I've been solving some problems from my Functional Analysis course and there's a part of this problem I'm not sure how to do. The problem goes like this:
Given $\Sigma$ a collection of subsets of a non-empty set $X$ that verifies:
- $X\in\Sigma$
- $A,B\in\Sigma \implies B\setminus A\in\Sigma$
- $A,B\in\Sigma, A\cap B=\emptyset \implies A\cup B\in\Sigma$
- $(A_n)_{n\in\mathbb{N}}\subseteq\Sigma \text{ decreasing sequence} \implies \bigcap_{n=1}^\infty A_n\in\Sigma$
Prove $\Sigma$ is a $\sigma$-algebra.
What I did is just prove the three different points of the $\sigma$-algebra definition:
First I prove $\emptyset\in\Sigma$. This is easy since (1) says that $X\in\Sigma$ and using (2), $X\setminus X=\emptyset\in\Sigma$.

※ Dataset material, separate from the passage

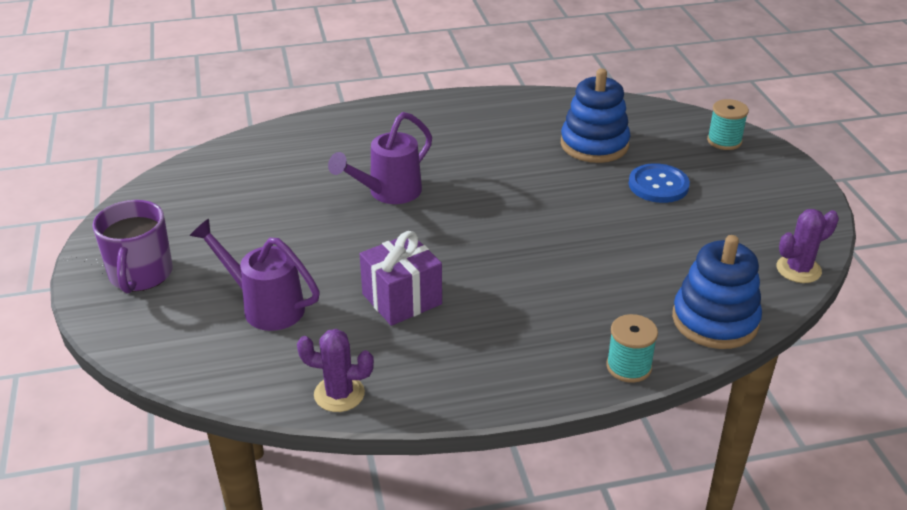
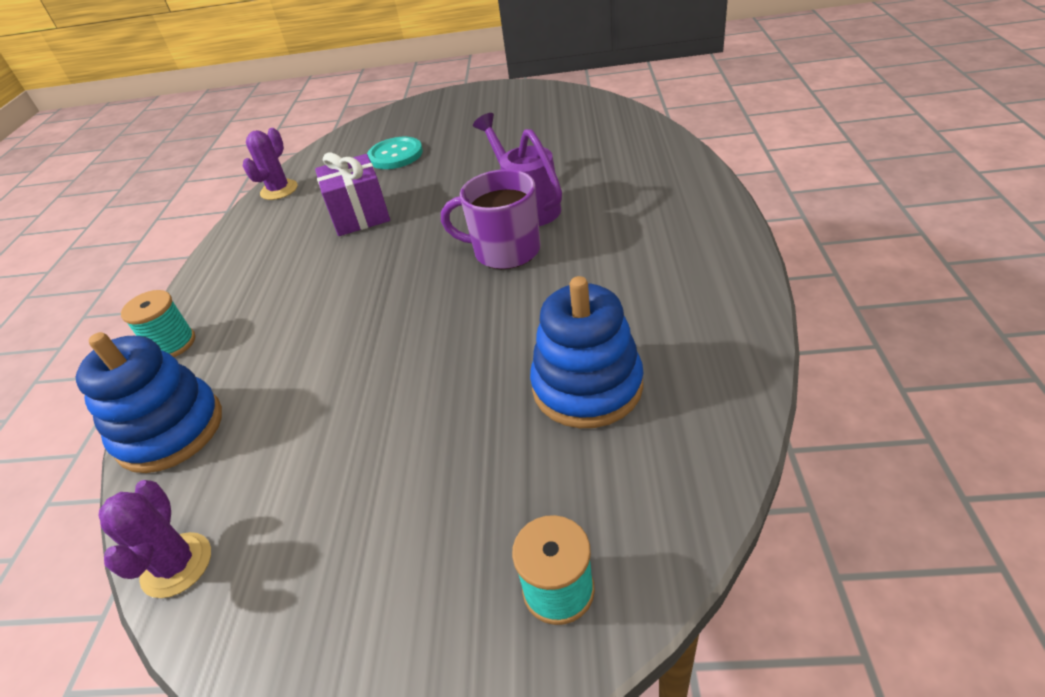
camera: 110 degrees right, 5 degrees up
(140, 275) = (463, 106): purple mug -> purple mug (505, 251)
(264, 306) = (395, 155): purple watering can -> turquoise button
(658, 185) = (453, 442): blue button -> none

Now to prove $A\in\Sigma$ implies $A^c\in\Sigma$, I use again (1) and (2), $X\setminus A = A^c\in\Sigma$.
These two properties were easy to prove, the problem is the last one:
- Now I need to prove that $\Sigma$ is closed under countable union, to be said, $(A_n)_{n\in\mathbb{N}}\subseteq \Sigma \implies\bigcup A_n\in\Sigma$. It's clear that I'll need to use hypothesis (3) and (4). From (4) I can conclude that $\Sigma$ is closed under countable unions of increasing sequences of sets, because $$\left[\bigcap_{n\in\mathbb{N}} A_n \right]^c = \bigcup_{n\in\mathbb{N}} A_n^c$$ and $(A_n^c)$ is an increasing sequence (because $(A_n)$ was a decreasing one). But as I said this is verified for increasing countable sequences, not in general. I guess now I must use hypothesis (3) to extend it to all countable sequences, but I don't see how.
How can I finish the prove of the third property? Is the work I did till that point correct? Any help or hint will be appreciated, thanks in advance.